Campfires are allowed and campfire rings are provided at each campsite. Firewood can be purchased in the park for $7per bundle. You may bring your own wood but it is not recommended that firewood be transported from area to area due to the potential to spread invasive insects and disease that can be contained in the bark. Limited burning hours or campfire bans may be implemented in the event of a high fire hazard over the hot summer months. To preserve vegetation and ground cover, please don’t gather firewood from the area around your campsite or elsewhere in the park (this is an offense under the Park Act and could result in a ticket). Dead wood is an important habitat element for many plants and animals and it adds organic matter to the soil.

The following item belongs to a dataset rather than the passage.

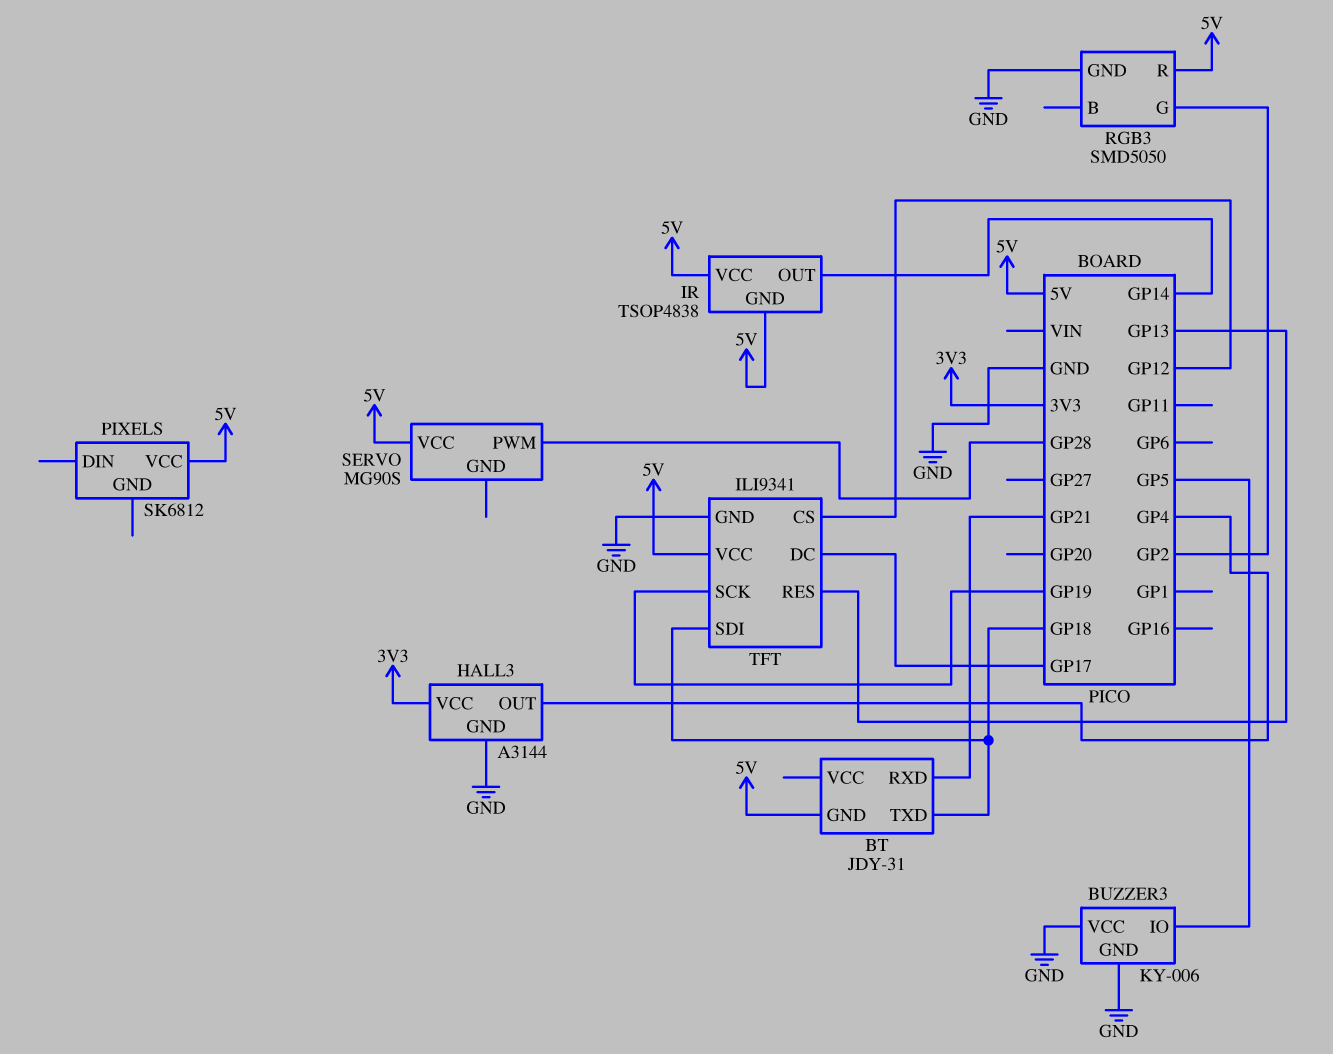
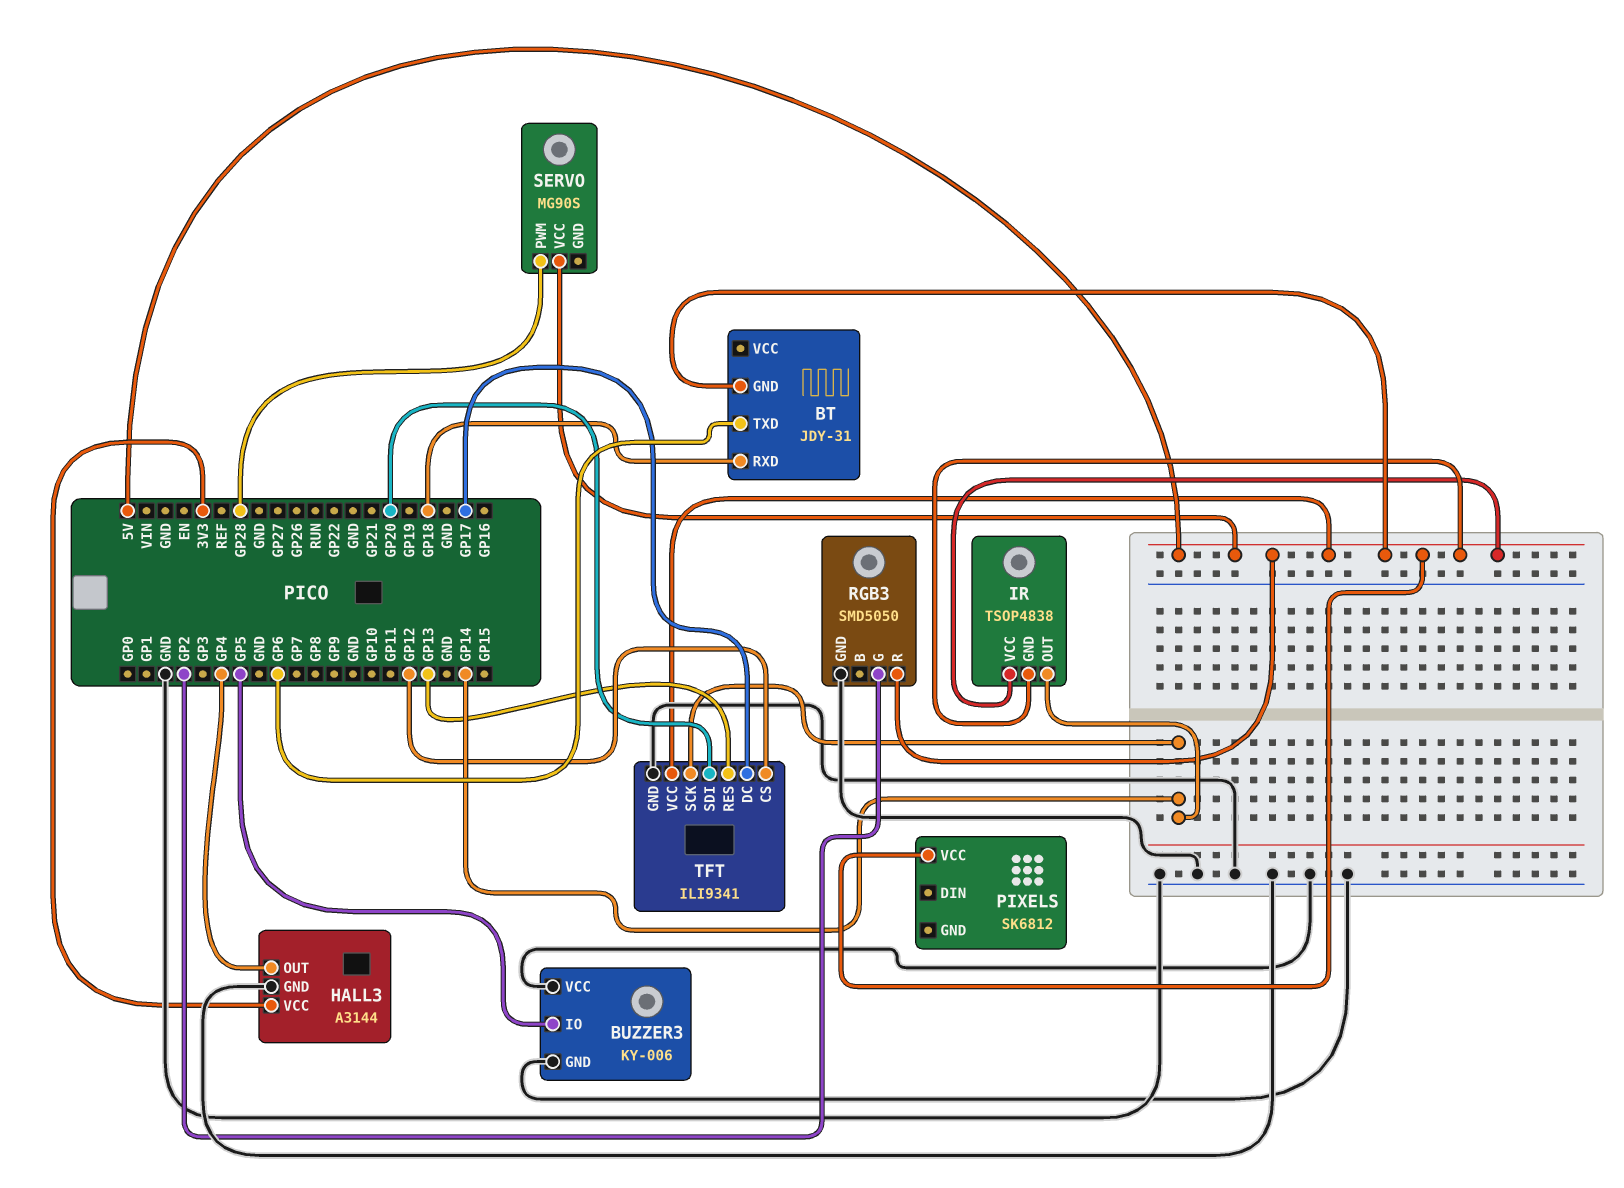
BT pin RXD: GP21 -> GP18
BT pin TXD: GP18 -> GP6
TFT pin SCK: GP19 -> GP14
TFT pin SDI: GP18 -> GP20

Can we make a reservation?
Reservations for the 2015 summer season open on March 15th, 2015 and close September 21st, 2015. Bookings can only be made up to 90 days in advance of arrival. If you have a question about your bookings or have an account question call 1-800-689-9025 to speak to a reservation agent. If calling from overseas call +1-519-826-6850. The call centre is open from 7am to 7pm (Pacific Time) Mon – Fri and 9am to 5pm (Pacific Time) Sat, Sun and holidays. Refunds are not given for an eviction, vacating your campsite early, or due to inclement weather. Reservations are not transferable. See our parks
Can we camp without a reservation?
Yes, all campgrounds in the Kootenay SW Parks have drop in campsites. When you arrive at either Kokanee Creek Gatehouse (250.825.4212) or Syringa Park Gatehouse (250.365.6945), please check in and the Guest Services staff will advise you on what sites are available. Reserved sites that have not been taken will be up on a first come, first serve system on a day to day basis. All non reserved sites must be paid for and occupied. Sites may be paid for with cash or credit card. At Champion Lakes, Davis Creek and Lost Ledge, please proceed to either your reserved site or a free first come, first serve site and a member of our park team will come around to register you. We would prefer that you pay in cash at these parks as connectivity that allows us to process your credit card is unavailable.
Are generators allowed in provincial parks?
Generator use is permitted between the hours of 9a.m. – 11a.m. and from 6p.m. – 8p.m. This policy was created to help reduce air pollution, greenhouse gas emissions, fuel consumption and noise levels.
Where can I access current road conditions?
Drive BC is the best place for road conditions, road work schedules, closures, delays and other road related information. On the move, no problem! Please phone the toll free Drive BC automated phone service at 1.800.550.HWYS (4997).